• Cosa produrre: Nel testo su Amelia Rosselli, perché a casa la chiamavano Melina?

Il suo è un caso di poeta trilingue: padre italiano [Carlo Rosselli, ebreo antifascista esule a Parigi (trucidato col fratello, Nello, nel ’37 a Bagnoles sur l’Orne dov’era in convalescenza, dai sicari della Cagoule, polizia segreta francese: automi sterminatori assoldati da Roma, giovanissimi, implacabili, spietati)]; madre inglese, Marion Cave, appassionata dell’Italia (nell’esilio a Parigi fu insegnante di inglese tra gli altri di Emilio Lussu); a scuola a Parigi naturalmente Melina fu educata in francese.
A casa la chiamavano Melina per distinguerla dalla nonna, Amelia Pincherle Moravia, veneziana, pittrice e scrittrice. Gli anni della guerra furono sempre anni di fuga e di miscuglio di lingue tra Parigi l’Inghilterra e gli Stati Uniti. Solo nel ’49 Amelia/Melina arriva a Roma: riconquista l’identità italiana, mancata per anni e fin dall’inizio, poiché è la nonna a volerla presso di sé – tuttavia conserva in italiano una dizione straniera, la R francese e una pronuncia perfetta delle parole in inglese o in francese come chi sia madrelingua; e poi di continuo nel discorso e nei versi ripete, al dunque – in cui echeggia donc che i francesi infilano nelle frasi di continuo, ma è anche il segnale di una sua certa tendenza a concludere spazientita, o (inaspettatamente) pratica; e poi c’è car, parolina francese che vuol dire poiché, lasciata amabilmente rotolare nei versi, specie in Variazioni belliche).
Farei brevemente il punto.
Dalla ubriacatura di versi da fonte unica rosselliana potrebbe esservi venuta voglia di tuffarvi nel miracolo di una produzione in cui in modo chiaro emergono un IO e un TU, e un LUI, e alcune LEI, sue controfigure femminili, qui sopra Ortensia, e spesso anche Antigone o Ifigenia (la sorella che lotta per la giustizia contro lo Stato, la figlia sacrificata alla politica dal padre che appare freddo sullo sfondo – così Melina percepiva suo padre, Carlo Rosselli; in My clothes to the wind, prosa del 1952, Amelia Rosselli dà anche un amaro resoconto dei rapporti con la madre). Inoltre sono chiarissime le influenze: di Shakespeare, John Donne, T S Eliot, Montale – echeggiano nel tessuto dei versi, dunque Amelia Rosselli ha fatto suo quel metodo mitico che mette a bagno nella poesia di lei tutta la poesia che lei ha conosciuto ordendola come fili fusi nella trama pure riconoscibili ancora. Lo cogliamo in una sorta di lirico ermetismo ellittico, chiara impronta dickinsoniana. E poi si vede chiaro anche l’andamento narrativo di questi versi e l’intento della Rosselli di farli “quadrare”, di contenerli e sorvegliarli in una misura e una forma che è riquadrata e ritmata, “al dunque” tenuta a bada nei suoi “Spazi Metrici” (1962). Era il suo orecchio musicale a governarli.
Torniamo Nella stanza di Emily, il personal essay recente di Benedetta Centovalli: due settimane siamo partiti da lì per avventurarci in Emily Dickinson, poeta per sempre contemporanea, e parlare di alcune tra le sue traduttrici, poete a loro volta. A pagina 40 di quel librino troviamo,
<<[…] Emily scriveva di notte, al lume della sua lampada
(“Una quieta – Vulcanica –Vita – / Che brillava nella notte –“, J601)

• Righe salvate:
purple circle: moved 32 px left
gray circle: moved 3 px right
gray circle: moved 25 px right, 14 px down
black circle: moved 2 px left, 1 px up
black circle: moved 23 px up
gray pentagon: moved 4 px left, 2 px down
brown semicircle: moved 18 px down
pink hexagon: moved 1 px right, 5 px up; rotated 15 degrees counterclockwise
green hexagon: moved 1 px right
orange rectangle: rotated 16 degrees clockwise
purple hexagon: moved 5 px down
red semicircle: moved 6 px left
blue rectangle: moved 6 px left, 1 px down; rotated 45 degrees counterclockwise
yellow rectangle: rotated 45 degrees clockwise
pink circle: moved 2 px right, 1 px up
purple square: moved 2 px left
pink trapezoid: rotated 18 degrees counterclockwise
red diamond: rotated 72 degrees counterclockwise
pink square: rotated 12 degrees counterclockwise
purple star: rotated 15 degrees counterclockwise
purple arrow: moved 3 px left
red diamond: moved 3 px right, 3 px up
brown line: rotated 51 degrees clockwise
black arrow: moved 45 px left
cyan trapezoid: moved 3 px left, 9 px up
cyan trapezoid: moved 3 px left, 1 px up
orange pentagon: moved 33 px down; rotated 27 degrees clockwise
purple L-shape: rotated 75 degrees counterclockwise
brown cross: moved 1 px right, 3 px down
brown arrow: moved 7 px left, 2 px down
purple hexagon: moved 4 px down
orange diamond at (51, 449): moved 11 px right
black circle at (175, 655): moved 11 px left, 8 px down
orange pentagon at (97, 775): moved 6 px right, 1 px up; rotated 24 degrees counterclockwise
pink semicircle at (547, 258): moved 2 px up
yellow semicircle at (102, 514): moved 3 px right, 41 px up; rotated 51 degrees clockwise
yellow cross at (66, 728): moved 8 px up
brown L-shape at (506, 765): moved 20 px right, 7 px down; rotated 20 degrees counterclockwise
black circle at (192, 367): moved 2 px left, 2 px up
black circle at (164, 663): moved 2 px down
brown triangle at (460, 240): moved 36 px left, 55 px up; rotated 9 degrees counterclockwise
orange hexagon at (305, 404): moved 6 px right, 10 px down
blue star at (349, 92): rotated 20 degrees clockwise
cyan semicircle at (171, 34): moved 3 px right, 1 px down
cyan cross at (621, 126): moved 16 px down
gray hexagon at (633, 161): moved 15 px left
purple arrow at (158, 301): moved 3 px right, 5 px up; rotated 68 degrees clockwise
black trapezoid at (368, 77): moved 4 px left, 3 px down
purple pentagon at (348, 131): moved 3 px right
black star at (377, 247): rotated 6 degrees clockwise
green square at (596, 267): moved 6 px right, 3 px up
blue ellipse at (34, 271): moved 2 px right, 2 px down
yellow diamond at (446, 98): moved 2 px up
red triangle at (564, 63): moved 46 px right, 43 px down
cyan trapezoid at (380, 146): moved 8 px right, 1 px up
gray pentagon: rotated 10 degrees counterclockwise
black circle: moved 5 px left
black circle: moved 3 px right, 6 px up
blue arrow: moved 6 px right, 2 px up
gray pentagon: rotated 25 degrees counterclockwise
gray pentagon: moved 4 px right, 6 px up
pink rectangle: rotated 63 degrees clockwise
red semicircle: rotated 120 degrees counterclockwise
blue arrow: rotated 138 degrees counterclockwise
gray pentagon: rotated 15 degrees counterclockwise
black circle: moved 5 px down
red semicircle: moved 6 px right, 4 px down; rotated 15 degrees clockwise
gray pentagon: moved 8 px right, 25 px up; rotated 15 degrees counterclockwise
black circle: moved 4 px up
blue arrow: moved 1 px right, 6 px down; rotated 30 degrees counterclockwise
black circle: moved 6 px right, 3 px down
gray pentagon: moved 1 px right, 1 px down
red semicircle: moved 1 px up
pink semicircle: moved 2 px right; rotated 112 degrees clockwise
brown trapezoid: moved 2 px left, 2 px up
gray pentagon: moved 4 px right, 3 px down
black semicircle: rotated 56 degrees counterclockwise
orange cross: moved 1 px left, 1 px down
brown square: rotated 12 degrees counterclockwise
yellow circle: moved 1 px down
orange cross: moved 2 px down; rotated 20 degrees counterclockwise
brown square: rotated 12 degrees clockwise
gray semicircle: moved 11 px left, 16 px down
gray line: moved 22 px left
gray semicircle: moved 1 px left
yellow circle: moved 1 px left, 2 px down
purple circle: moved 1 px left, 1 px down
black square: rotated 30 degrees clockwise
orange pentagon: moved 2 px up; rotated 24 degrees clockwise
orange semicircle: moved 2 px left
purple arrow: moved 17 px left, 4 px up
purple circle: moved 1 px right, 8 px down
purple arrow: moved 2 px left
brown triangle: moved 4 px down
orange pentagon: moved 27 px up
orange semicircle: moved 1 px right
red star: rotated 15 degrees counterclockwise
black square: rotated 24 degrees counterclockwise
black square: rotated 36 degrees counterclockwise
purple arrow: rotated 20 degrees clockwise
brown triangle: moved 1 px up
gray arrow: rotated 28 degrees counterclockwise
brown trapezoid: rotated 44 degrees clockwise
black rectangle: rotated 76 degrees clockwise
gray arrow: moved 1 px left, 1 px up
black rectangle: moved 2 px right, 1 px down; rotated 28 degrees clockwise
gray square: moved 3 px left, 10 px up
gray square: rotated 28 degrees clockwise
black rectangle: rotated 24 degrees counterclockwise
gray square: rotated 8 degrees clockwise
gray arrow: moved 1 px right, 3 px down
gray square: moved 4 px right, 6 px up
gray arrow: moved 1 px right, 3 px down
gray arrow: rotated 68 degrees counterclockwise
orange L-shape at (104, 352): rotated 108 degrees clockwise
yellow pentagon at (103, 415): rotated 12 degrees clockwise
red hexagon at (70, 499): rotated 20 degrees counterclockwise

• La risposta: Per distinguerla dalla nonna, Amelia Pincherle Moravia.